É um lugar de passagem, se não cuidarmos de lá ficar.
Seja na serra, seja no litoral, o centro parece fazer sempre parte dum trajecto mais longo, raras vezes sendo destino seja do que for. Isto não é pejorativo: vivo no nordeste, que nem sequer é, geralmente, trajecto - quanto mais destino. Pode ser um destino, o meu, mas viaja-se pouco, concedo, nesta frase.
O centro é bonito.
Claro, tendo regressado da serra, poderá pensar-se que "dizes que é bonito porque te penetraste de beleza". E é verdade. Mas não é só isso.
Por exemplo, esta tarde, na RTP, deram um directo dos H.U.C. (Hospitais Universitários de Coimbra). Aquilo foi um bocadinho "feito", se me faço entender: tudo corre bem, ou parece correr melhor, quando nos preparamos. Quem fez o liceu, ou a própria escola técnica, sabe disto. Basta, mesmo, estar vivo para o saber.
Quero eu dizer que aquilo foi, como tinha de ser, concertado. Viu-se, mesmo, Manuel Antunes a substituir uma válvula, entre outras coisas que se viram. E, para se poder ver isto, tem de ser tudo preparado, a vida não é, felizmente, um Big Brother global (falo do de Orwell, não do de Moniz). Ainda. Não é nenhum dos dois, aliás.
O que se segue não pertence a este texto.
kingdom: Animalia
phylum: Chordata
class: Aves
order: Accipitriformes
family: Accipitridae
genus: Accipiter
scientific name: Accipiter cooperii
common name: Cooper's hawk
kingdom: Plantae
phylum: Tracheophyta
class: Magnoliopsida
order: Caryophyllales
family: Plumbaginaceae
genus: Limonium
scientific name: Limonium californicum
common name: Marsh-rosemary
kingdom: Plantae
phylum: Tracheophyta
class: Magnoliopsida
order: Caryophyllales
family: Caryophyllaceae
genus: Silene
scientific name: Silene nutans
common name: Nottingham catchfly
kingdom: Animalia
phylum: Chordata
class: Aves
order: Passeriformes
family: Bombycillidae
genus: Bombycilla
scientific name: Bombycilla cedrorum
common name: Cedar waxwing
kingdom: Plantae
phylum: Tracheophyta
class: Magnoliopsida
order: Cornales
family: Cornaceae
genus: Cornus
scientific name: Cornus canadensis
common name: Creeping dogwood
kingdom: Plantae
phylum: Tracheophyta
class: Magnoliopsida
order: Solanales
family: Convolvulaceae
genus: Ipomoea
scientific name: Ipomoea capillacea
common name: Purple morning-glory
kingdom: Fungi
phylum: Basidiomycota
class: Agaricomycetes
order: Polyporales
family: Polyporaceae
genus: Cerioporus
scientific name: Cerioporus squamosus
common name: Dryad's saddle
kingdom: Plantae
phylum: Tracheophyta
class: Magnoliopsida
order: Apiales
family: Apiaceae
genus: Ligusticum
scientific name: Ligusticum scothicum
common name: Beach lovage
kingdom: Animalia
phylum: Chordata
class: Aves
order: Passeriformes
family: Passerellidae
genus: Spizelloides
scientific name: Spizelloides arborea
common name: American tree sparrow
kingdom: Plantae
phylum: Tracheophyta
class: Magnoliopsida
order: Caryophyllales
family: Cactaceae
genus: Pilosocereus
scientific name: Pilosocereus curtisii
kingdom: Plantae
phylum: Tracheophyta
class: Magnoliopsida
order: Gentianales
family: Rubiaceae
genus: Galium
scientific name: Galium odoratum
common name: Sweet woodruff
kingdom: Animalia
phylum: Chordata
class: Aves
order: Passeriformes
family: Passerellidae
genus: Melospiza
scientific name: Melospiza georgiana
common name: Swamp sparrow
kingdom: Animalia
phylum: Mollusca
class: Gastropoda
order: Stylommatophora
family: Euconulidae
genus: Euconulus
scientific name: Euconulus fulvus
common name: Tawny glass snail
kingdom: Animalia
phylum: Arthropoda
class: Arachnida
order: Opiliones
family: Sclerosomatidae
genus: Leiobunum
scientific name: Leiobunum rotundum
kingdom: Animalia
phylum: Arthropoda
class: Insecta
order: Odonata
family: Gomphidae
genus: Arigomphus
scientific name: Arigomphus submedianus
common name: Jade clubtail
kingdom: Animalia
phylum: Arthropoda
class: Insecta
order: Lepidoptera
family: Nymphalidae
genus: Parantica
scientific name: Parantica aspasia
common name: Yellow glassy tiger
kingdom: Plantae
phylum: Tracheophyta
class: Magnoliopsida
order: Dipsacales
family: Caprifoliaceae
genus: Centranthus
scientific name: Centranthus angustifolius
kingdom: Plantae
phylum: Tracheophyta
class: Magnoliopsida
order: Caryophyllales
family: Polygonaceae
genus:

Mas correu bem. Mostraram-nos um Portugal diferente, mais parecido com o que sabemos que existe, mas não somos capazes de o ver porque estamos ocupados a construí-lo (ou, se formos menos dados à matéria e mais derramados para a tergiversação neuronio-tartárica, a "desconstruí-lo": isso da desconstrução dá, aliás, esplêndidas obras de arte contemporânea, ou pode dar; mas eu sou mais dado a gostar da matéria, das pessoas e das coisas, e, além disso, o centro é muito antigo, não encontro no centro outra contemporaneidade que não seja a que me faz sentir acidental, "eis-me lá, por acaso").
Os H.U.C. são em Coimbra, claro. No centro.
O centro é a região melhor dimensionada do País. Deve ser lá que há mais gente inteligente por metro quadrado, que há mais gente boa por metro quadrado, que há melhores coisas por metro quadrado. Não tenho números, nem quero saber deles: é assim. Por quê? Porque não tem gente demais para aquilo que lá há e porque me parece, sobretudo, que se fizeram lá coisas, que há lá coisas, que chegam e sobram para a gente que lá há: parece, quando se vai lá, que ainda sobeja. É fundamental para a ancheza do peito esta sensação de falta de exiguidade: ela pode existir, mas não se nos impõe. Aduelas é nas pipas.
Eu sei que vim da serra, que venho de lá bem, mas a minha verdade é esta. E o que eu digo é o que eu digo, não depende dos meus motivos, independe deles muito sossegadamente.